◆ Task statement
Copy every line of the records below word for word, and leave the pictures out of your answer.

>> BEGIN Extracted material

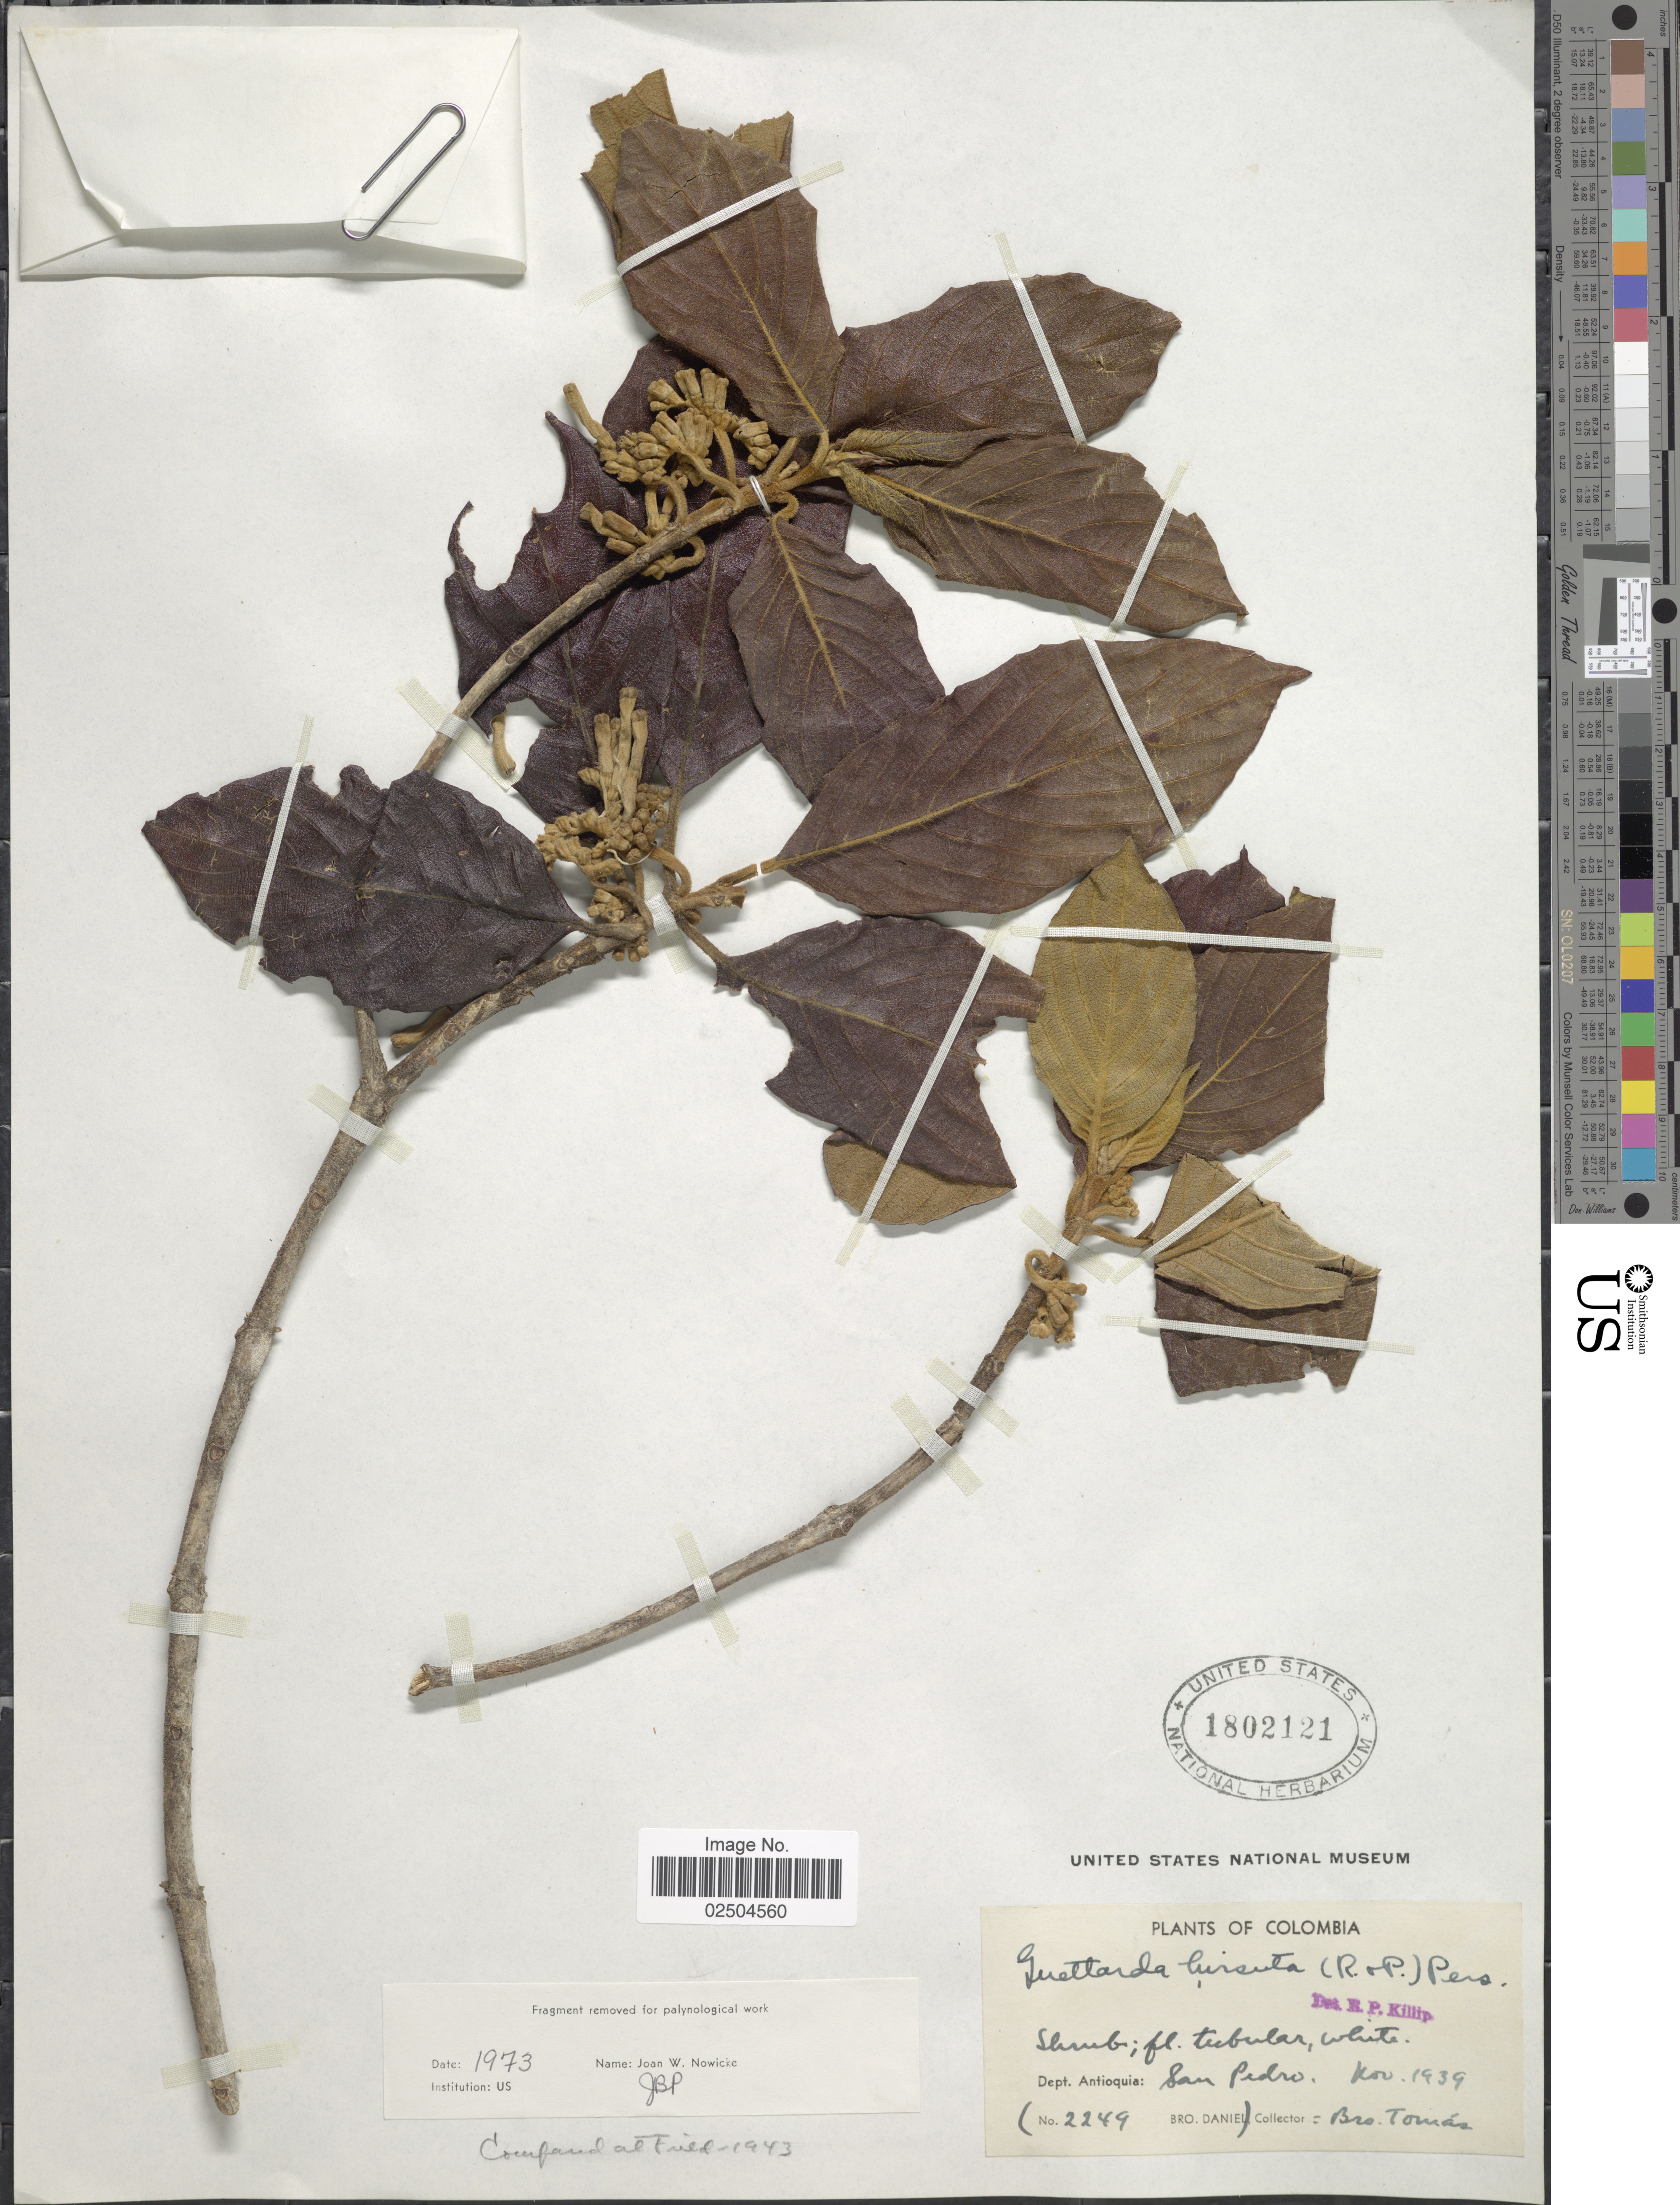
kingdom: Plantae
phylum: Tracheophyta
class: Magnoliopsida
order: Gentianales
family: Rubiaceae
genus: Guettarda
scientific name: Guettarda hirsuta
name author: (Ruiz & Pav.) Pers.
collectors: Bro. Daniel & B. Tomas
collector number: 2249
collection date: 1939-11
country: Colombia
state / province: Antioquia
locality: Dept. Antioquia: San Pedro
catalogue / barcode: US 1802121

>> END Extracted material

◆ Task result
kingdom: Plantae
phylum: Tracheophyta
class: Magnoliopsida
order: Gentianales
family: Rubiaceae
genus: Guettarda
scientific name: Guettarda hirsuta
name author: (Ruiz & Pav.) Pers.
collectors: Bro. Daniel & B. Tomas
collector number: 2249
collection date: 1939-11
country: Colombia
state / province: Antioquia
locality: Dept. Antioquia: San Pedro
catalogue / barcode: US 1802121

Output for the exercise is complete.